CD cells are widely distributed across various auditory nuclei, with a significant presence in the trapezoid body nuclei, where they play a significant role in binaural perception.^24–26 Binaural processes have been demonstrated to enhance speech segregation,^27,28 implying that CD cells may be involved in this aspect of auditory perception. However, speech segregation can also occur monaurally. In natural acoustic signals, amplitude modulation (AM) serves as a critical temporal feature, and its significance has been highlighted in various perceptual tasks, such as envelope detection and segregation.²⁹ Notably, CD cells have been linked to AM processing.^9,30 Furthermore, envelope and temporal fine structure information are known to be important for speech perception.^31–33 The CD cells presented in this paper function as auto-correlation units, effectively enhancing this information, which is essential for speech segregation. These findings provide valuable insights into the neural mechanisms underlying auditory processing.
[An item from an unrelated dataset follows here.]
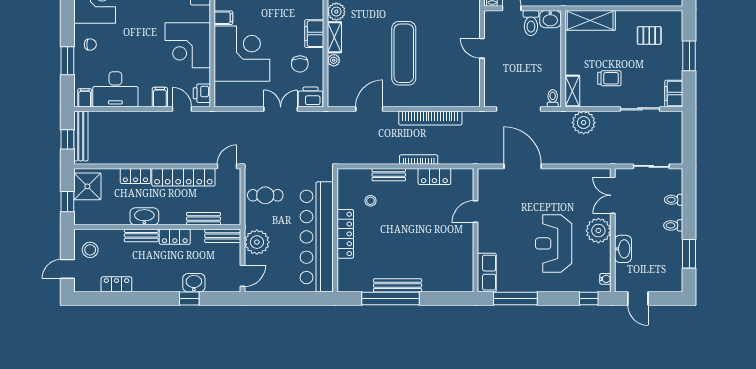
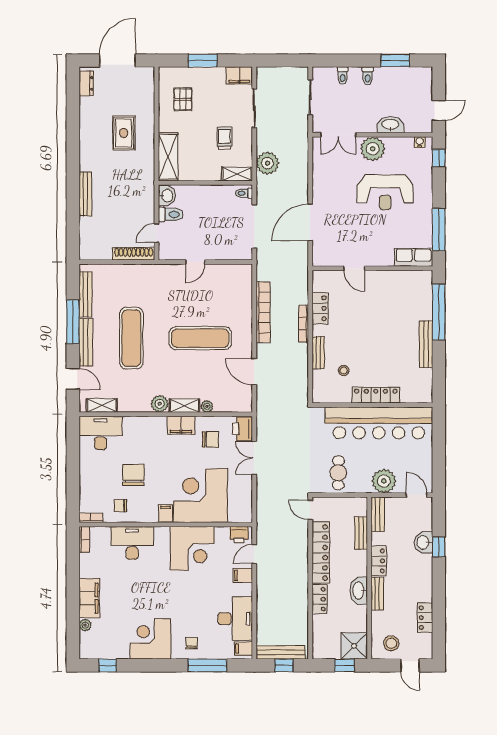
window: (67, 61) -> (207, 665), width x1.44
shower: (87, 186) -> (354, 646), moved
window: (391, 298) -> (439, 312), moved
While the tonotopic representation used in the estimator was found to be effective, it is important to acknowledge its limitations. The assumption of independence between different characteristic frequencies may not always hold true. Although spike generation in different auditory nerve fibers (ANFs) is statistically independent, the tuning curves of ANFs have a long low-frequency tail, and the tips of the curves broaden and decrease at higher sound pressure levels (SPLs).^34–36 Consequently, the synaptic drive to different ANFs across the cochlear length is not entirely independent. Future investigations should incorporate more sophisticated models that account for the interactions between frequency channels. Moreover, an alternative architecture incorporating inhibitory inputs may be more effective for other types of noises or conditions. Future work should also consider including inhibitory inputs and evaluating the model’s performance against different noise types.

Conclusion

Two distinct methods for speech estimation were compared: one based on coincidence detection and the other on auditory nerve fibers. CD-based estimators consistently outperformed ANF-based estimators across all tested SNRs and noise types. The improvement was most significant for mid-low input SNRs. These findings suggested that CD information plays a crucial role in speech segregation, contributing significantly to the enhanced performance of the model.